Stored items:
%%
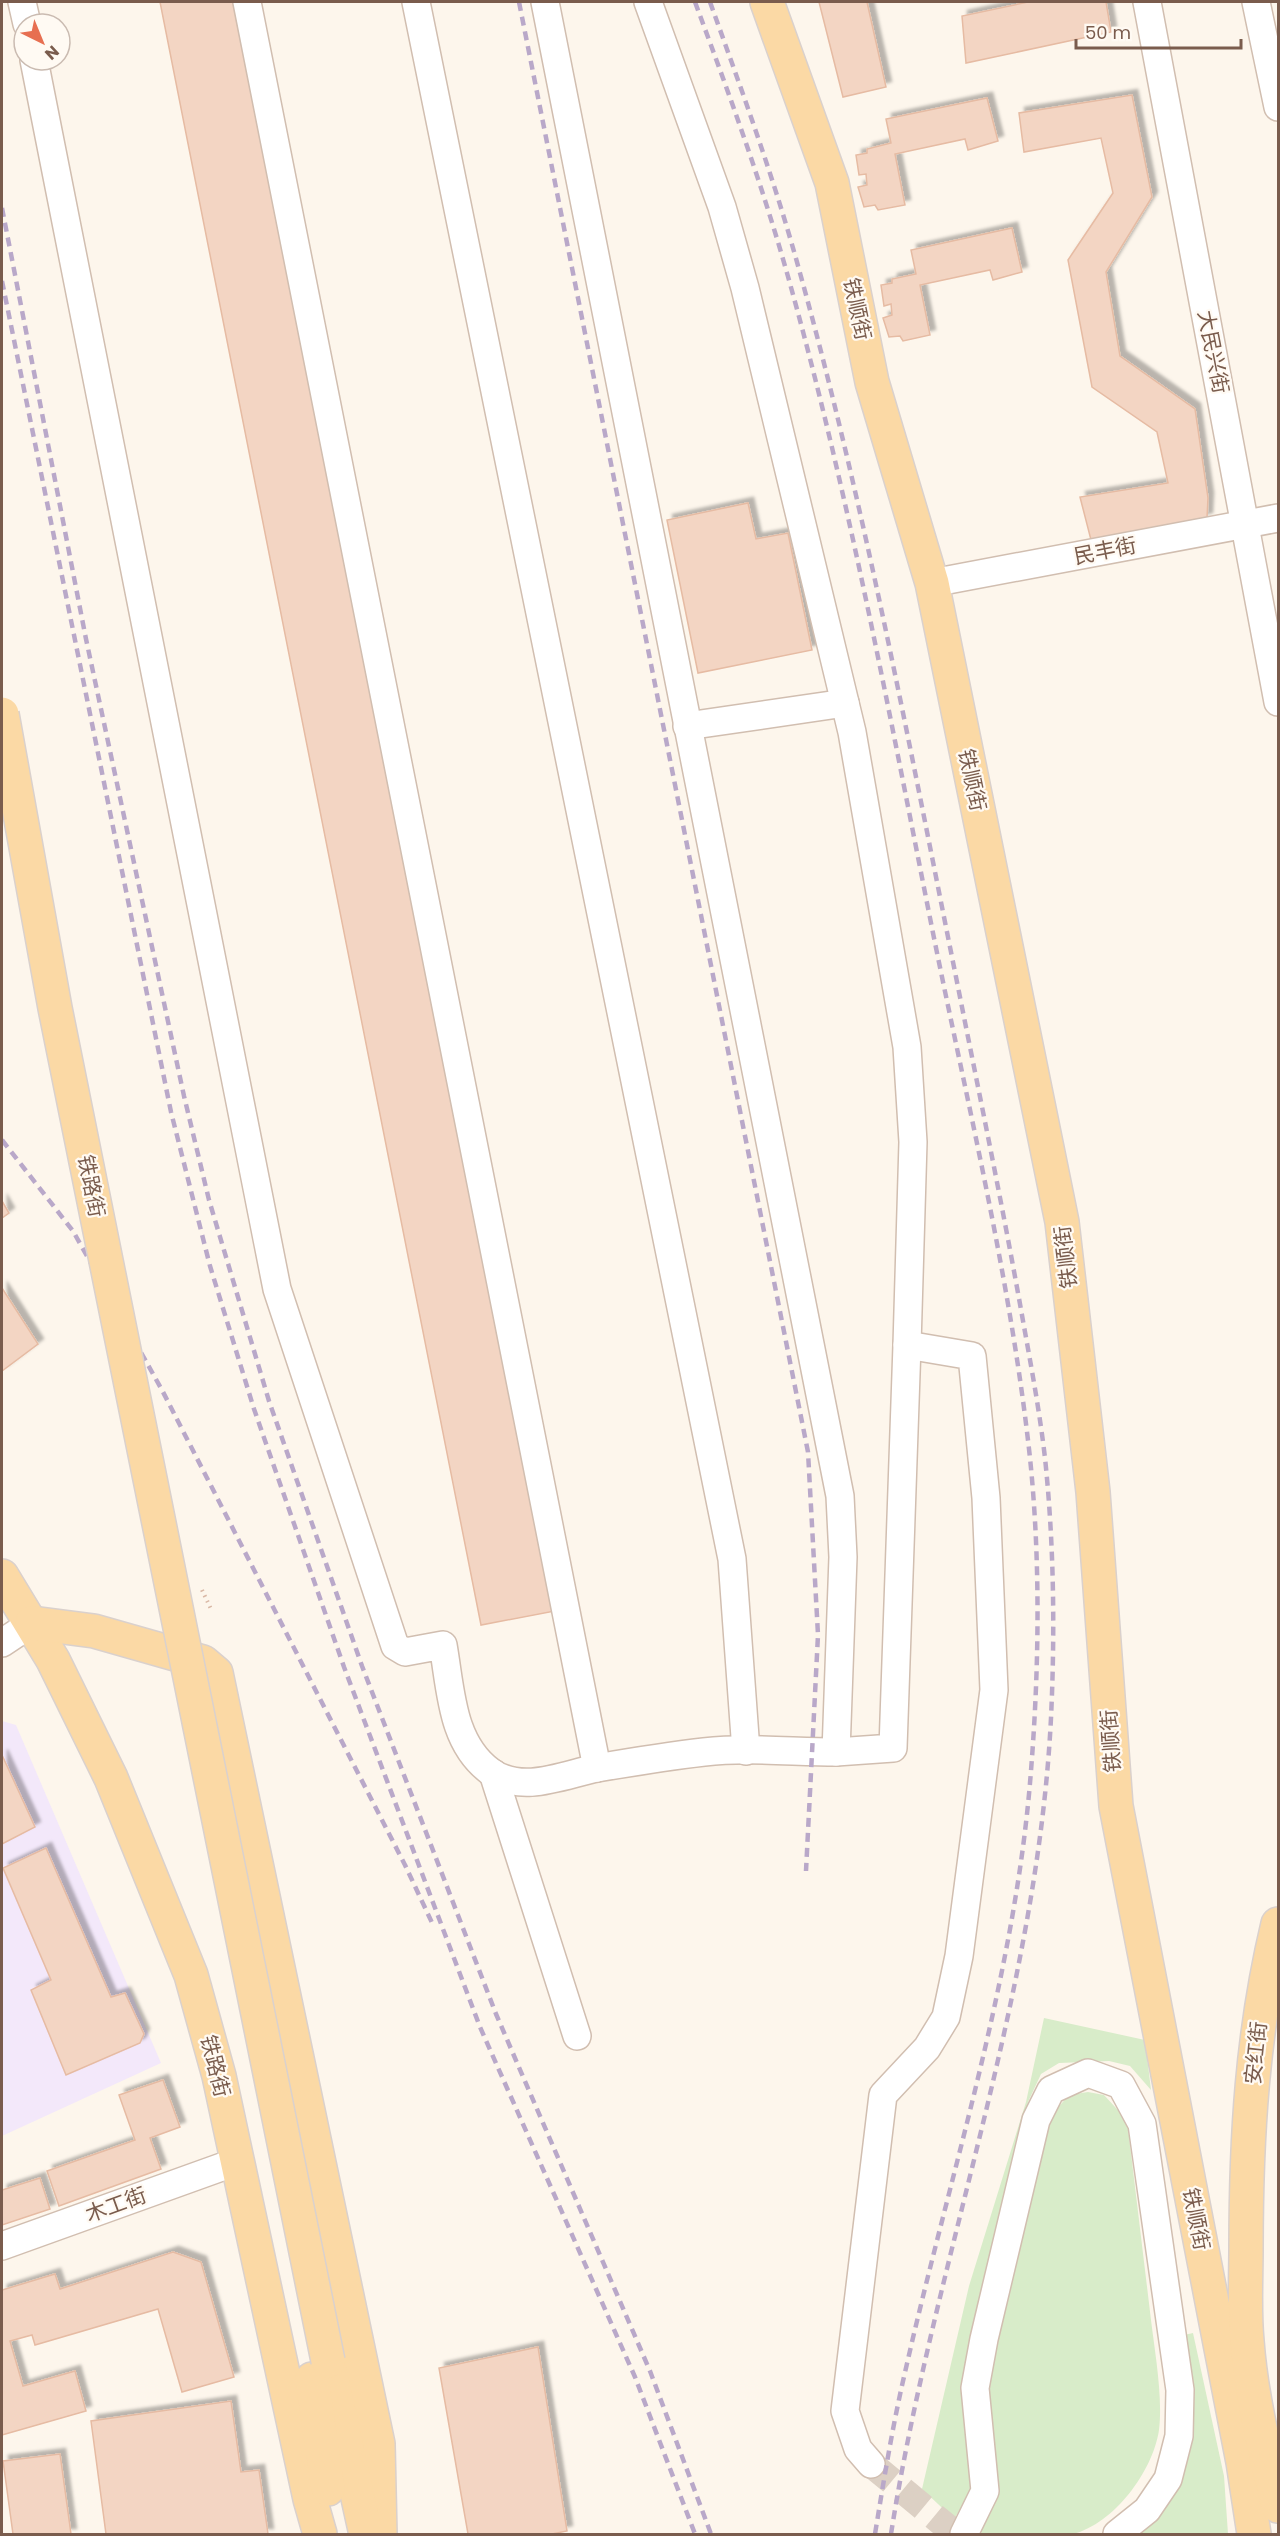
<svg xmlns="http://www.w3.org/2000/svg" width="1280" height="2536" viewBox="0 0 1280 2536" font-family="Poppins,'Noto Sans SC',sans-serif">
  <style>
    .education { fill: #f3e8fa }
    .green { fill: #d8ecc9 }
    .building { fill: #f3d5c3; stroke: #e6bba3; stroke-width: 1.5; filter: url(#shadow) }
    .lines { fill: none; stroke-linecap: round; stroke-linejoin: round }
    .minor-tunnel { stroke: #dcd0c4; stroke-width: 27; stroke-dasharray: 27 14; stroke-linecap: butt }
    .minor-casing { stroke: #d1beb0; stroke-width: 30 }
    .major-casing { stroke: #dad1cd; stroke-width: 36 }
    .path { stroke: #d9b8a5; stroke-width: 4; stroke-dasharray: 1.5 4.5; stroke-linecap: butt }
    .minor { stroke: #fff; stroke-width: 27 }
    .major { stroke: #fbd9a5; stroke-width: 33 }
    .rail { stroke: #b9a8c9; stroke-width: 4.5; stroke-dasharray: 9 6; stroke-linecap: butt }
    .major-bridge-casing { stroke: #dad1cd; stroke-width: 36; stroke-linecap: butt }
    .major-bridge { stroke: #fbd9a5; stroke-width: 33 }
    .labels { text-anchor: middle; stroke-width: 4.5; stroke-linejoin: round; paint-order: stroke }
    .street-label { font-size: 21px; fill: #7a5c4d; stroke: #fffaf3 }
  </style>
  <defs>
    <filter id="shadow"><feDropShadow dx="5.5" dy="-5.5" stdDeviation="1.5" flood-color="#0004"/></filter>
  </defs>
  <rect width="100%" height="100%" fill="#fdf6ec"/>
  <polygon class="education" points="2,1721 16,1725 161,2063 2,2136"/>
  <g class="green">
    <polygon points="1044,2018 1145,2040 1151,2090 1130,2066 1109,2061 1059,2063 1041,2074 1028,2102 965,2379 972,2490 954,2519 922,2489 969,2286 1026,2102"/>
    <path d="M1088,2092l16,3 23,25c8,67 16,133 24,200 4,33 12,77 8,110 -6,41 -45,94 -86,104h-87l-7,-2 17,-40 1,-23 -8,-66 2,-32 50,-218 13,-41 15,-17z"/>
    <polygon points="1193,2333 1224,2476 1228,2534 1130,2534 1163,2498 1184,2335"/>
  </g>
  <g class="building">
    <polygon points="160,2 233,2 555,1611 481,1625"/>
    <polygon points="819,2 867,2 886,87 843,97"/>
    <polygon points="1028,2 1106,2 1111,32 966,63 962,16"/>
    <polygon points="1132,95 1152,197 1106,272 1120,356 1195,409 1208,498 1207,518 1091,540 1080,497 1168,483 1157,432 1092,387 1068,260 1113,193 1101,138 1024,152 1019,113"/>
    <polygon points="987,98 998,141 968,150 965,139 895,154 905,205 878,210 875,205 864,207 858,187 867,185 866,174 859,175 856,155 867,153 867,149 891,143 886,119"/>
    <polygon points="1012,228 1022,272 993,280 990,270 920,285 930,335 903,341 900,336 889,337 883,318 892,315 891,304 884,306 881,285 892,283 892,279 916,274 911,250"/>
    <polygon points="748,503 756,539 788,533 812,650 698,673 667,520"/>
    <polygon points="2,1201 9,1213 2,1218"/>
    <polygon points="2,1288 38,1344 2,1371"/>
    <polygon points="2,1755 35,1827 2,1844"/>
    <polygon points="46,1848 111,1997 125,1993 144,2034 140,2043 66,2075 31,1990 51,1980 3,1868"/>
    <polygon points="163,2080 180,2127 150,2138 161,2169 59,2206 47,2171 135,2140 119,2095"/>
    <polygon points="40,2178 50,2209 2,2225 2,2190"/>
    <polygon points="173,2252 201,2262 234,2377 182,2392 158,2309 35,2345 32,2335 10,2341 23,2386 75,2371 86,2411 2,2435 2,2290 55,2274 60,2289"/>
    <polygon points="538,2347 567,2531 552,2534 468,2534 439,2368"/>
    <polygon points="231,2401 241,2472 259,2470 268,2534 106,2534 91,2421"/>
    <polygon points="60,2454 71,2534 13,2534 3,2461"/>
  </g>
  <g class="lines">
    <polyline class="minor-tunnel" points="871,2464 947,2527 960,2534"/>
    <defs>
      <g id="minor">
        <polyline points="22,2 27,24"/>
        <polyline points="247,2 597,1768"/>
        <polyline points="416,2 732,1559 746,1751"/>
        <polyline points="648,2 722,207 745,288 852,732 907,1047 913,1142 907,1345 972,1356 986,1498 994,1690 959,1956 946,2017 927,2048 883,2095 845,2411 858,2449 871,2464"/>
        <polyline points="1147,2 1278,702"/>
        <polyline points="1256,2 1278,107"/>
        <path d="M34,60l243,1229 118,357 10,6 38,-7c8,45 8,98 48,127 32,22 72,3 106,-4 35,-6 72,-12 107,-16 44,-5 89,0 132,0l7,-195 -3,-61 -295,-1494"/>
        <polyline points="932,583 1278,518"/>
        <polyline points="687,726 845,703"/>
        <polyline points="2,1643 32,1623"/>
        <polyline points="836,1752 893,1748 907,1345"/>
        <polyline points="493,1773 577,2036"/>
        <polyline points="2,2246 230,2164"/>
        <polyline points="964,2534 985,2491 975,2388 984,2339 1036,2120 1051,2090 1088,2073 1121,2085 1142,2124 1180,2390 1179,2436 1168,2479 1147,2510 1117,2534"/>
      </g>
      <g id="major">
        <polyline points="767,2 832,183 872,382 932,583 1062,1222 1093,1492 1116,1806 1243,2462 1254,2534"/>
        <polyline points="2,1576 53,1660 111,1778 191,1975 219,2076 310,2499 320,2534"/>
        <polyline points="32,1623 94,1631 203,1662 216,1673 378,2444 380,2534"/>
        <path d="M1278,1924c-26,109 -32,213 -32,325 0,30 -2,62 1,92 4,55 18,111 31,165"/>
        <polyline points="328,2361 365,2530"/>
        <polyline points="312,2379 328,2489"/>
      </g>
    </defs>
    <use href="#minor" class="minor-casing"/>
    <use href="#major" class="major-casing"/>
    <polyline class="path" points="202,1590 211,1609"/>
    <use href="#minor" class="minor"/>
    <use href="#major" class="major"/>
    <g class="rail">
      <polyline points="519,2 808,1452 818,1635 806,1871"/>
      <path d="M695,2c33,89 66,179 92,271 61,217 102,439 146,660 35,174 78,349 97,525 11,107 9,218 0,325 -17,199 -80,391 -124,585 -13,55 -22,111 -31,166"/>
      <path d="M710,2c32,89 65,179 90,271 64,231 108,465 155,699 22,111 45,221 65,332 9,51 19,102 25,154 9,86 10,174 6,260 -14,279 -117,542 -160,816"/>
      <polyline points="2,208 86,639 184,1096 209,1200 269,1401 362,1666 496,2014 650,2371 711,2534"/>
      <polyline points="2,281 171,1112 210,1266 254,1409 344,1667 480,2027 635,2377 695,2534"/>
      <polyline points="2,1140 73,1231 162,1390 405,1865 434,1927"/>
    </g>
    <defs>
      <polyline id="major-bridge" points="2,714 55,1008 328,2361"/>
    </defs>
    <use href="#major-bridge" class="major-bridge-casing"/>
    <use href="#major-bridge" class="major-bridge"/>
  </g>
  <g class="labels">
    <g class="street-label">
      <text transform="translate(857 309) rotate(78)" y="7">铁顺街</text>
      <text transform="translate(1213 352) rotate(79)" y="7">大民兴街</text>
      <text transform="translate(1105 551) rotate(-11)" y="7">民丰街</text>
      <text transform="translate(972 780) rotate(78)" y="7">铁顺街</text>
      <text transform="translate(91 1186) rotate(79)" y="7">铁路街</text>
      <text transform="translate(1066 1257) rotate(-97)" y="7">铁顺街</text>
      <text transform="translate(1111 1741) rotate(-94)" y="7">铁顺街</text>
      <text transform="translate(1256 2053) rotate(-84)" y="7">安红街</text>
      <text transform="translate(215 2066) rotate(76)" y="7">铁路街</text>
      <text transform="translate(116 2205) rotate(-20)" y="7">木工街</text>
      <text transform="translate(1196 2219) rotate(79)" y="7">铁顺街</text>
    </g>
  </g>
  <rect width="1280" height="2536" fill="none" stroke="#7a5c4d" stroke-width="6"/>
  <g transform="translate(42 42) rotate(137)"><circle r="28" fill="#fffaf3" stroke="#cabbb1" stroke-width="1.5"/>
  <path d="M0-4.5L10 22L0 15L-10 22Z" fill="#e76f51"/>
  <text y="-9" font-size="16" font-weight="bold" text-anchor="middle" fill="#7a5c4d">N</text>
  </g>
  <path d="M1076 39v9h165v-9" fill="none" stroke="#7a5c4d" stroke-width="3"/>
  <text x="1085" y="39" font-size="18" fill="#7a5c4d" stroke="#fffaf3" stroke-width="4.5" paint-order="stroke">50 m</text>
</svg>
%%
• [What you have to do] Every line in the records above with the string "anchor" in it should be shown.

• [Task answer]
    .labels { text-anchor: middle; stroke-width: 4.5; stroke-linejoin: round; paint-order: stroke }
  <text y="-9" font-size="16" font-weight="bold" text-anchor="middle" fill="#7a5c4d">N</text>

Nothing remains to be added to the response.